Different Ways to Have Lunch With Students During School
Getting on the school campus during lunch is a great way to hang out with your youth group kids on their turf and meet new kids. I’ve had the opportunity to meet dozens of kids simply by meeting friends of kids I already know.
Different schools have different policies for visiting students on campus during lunch, but they generally fall into 3 categories (from my experience). If I’m missing any, please let me know.
1. Off Campus Lunch
This is usually the easiest situation: the school allows students to eat lunch off campus. This way, you can meet students at a local fast food restaurant or you can pick them up and give them a ride. Sometimes schools will only allow a certain class off campus (like the seniors), so be aware of different rules like that.
Meeting new students is done in a fairly neutral environment (not really their turf or yours, but it can seem a lot like theirs when they swarm the restaurants). I would suggest mixing your off campus and on campus lunch visits with the intent of meeting new kids.
It’s also generally easier to actually eat lunch yourself in this situation. Bring your lunch on campus doesn’t always work.
2. On Campus Lunch at an Open Campus
If the school does not allow students to leave campus for lunch (like most of the schools where I am currently doing ministry), then getting on campus to visit with them is the next best thing. Generally, open campuses will allow visitors to sign in at the office and go hang out during lunch. Being seen on campus is an important part of outreach, even if you do not talk to the students who see you.
Bringing lunch to the students is another way to make the visit more effective, though it can get costly if you’re buying for a lot of students. Not to mention, you could get mugged by the students!
Some schools straddle the fence between open and closed campuses. One school I know of allows anyone with a background check on file to visit the campus. Generally, the campus is open so long as you have been cleared. Getting the legwork done to get on campus can be a hassle, but it’s well worth it.
On Campus Lunch at a Closed Campus
The hardest schools to get on to are the ones that do not allow anyone onto the campus. The schools in the Los Angeles school district are all closed, often throwing a road block in my way to getting on campus during lunch.
However, I’ve found a few ways to get on campus even at a closed campus:
- See if lunch clubs are allowed to invite guests. Then you can connect with students at the club.
- Volunteer to be a lunch aid. Some schools might be open to you helping out with making sure the kids are following the rules.

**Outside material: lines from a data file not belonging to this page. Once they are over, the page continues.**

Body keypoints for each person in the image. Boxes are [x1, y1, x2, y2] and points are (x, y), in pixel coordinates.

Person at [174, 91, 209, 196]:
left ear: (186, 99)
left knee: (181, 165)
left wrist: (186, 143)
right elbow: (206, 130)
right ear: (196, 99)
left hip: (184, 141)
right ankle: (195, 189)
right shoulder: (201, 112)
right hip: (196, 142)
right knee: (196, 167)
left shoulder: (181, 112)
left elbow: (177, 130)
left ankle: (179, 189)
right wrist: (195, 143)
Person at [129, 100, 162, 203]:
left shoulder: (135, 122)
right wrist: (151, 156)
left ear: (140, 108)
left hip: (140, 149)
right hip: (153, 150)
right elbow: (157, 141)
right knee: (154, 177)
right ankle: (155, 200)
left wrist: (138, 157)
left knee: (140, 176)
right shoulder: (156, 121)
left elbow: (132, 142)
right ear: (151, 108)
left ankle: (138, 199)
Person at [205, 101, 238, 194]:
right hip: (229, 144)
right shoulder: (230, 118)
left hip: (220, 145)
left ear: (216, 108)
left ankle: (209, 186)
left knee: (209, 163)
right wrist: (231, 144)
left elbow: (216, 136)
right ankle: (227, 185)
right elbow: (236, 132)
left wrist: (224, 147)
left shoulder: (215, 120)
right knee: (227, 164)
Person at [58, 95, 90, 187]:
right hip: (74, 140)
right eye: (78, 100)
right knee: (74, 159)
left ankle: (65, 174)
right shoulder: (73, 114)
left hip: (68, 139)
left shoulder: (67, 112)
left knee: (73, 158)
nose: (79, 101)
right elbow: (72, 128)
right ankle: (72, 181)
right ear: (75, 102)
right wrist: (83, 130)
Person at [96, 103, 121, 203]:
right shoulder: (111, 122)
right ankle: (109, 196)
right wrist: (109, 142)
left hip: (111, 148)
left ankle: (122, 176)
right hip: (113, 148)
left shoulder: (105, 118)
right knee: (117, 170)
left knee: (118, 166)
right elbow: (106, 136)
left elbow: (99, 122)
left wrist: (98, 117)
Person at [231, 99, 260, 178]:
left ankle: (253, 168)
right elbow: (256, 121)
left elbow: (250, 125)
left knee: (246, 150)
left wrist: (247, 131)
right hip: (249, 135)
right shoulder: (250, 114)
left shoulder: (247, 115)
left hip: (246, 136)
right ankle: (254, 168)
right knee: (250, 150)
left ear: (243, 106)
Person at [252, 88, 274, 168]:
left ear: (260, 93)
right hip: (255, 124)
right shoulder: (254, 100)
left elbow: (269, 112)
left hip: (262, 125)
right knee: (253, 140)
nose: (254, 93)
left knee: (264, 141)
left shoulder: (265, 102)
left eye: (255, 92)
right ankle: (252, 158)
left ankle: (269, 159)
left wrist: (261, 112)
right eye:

- If you volunteer in another capacity (counselor, tutor, coach), the administration might allow you to hang out at lunch as well.
I would NOT suggest:
- Pretending you’re a student (if you look young) or a teacher (if you could look like a teacher).
- Sneaking on campus. Usually it’s the kids trying to sneak off!
- Bribing the person in charge of checking in visitors.
A Special Note on Bringing Food to School
Again, different schools have different policies for bringing outside food on campus. At the local high school, the general answer is “No,” even for clubs, but many clubs and visitors bring food on campus anyway. Use discretion here and follow what the principal allows. Sometimes official rules are overridden by principal’s preference.
If you do have permission to bring food on campus, be sure to bring extra food for others who might want to share with you and the student. Extra tacos from Taco Bell or Jack in the Box are always good options, as well as extra cheeseburgers from McDonald’s or Burger King.
If you do not have one, formulate a strategy to visit students at school. Even if you never visit, this information can be helpful to other youth workers in the area. Share what you plan or learn from this experience in the comments section.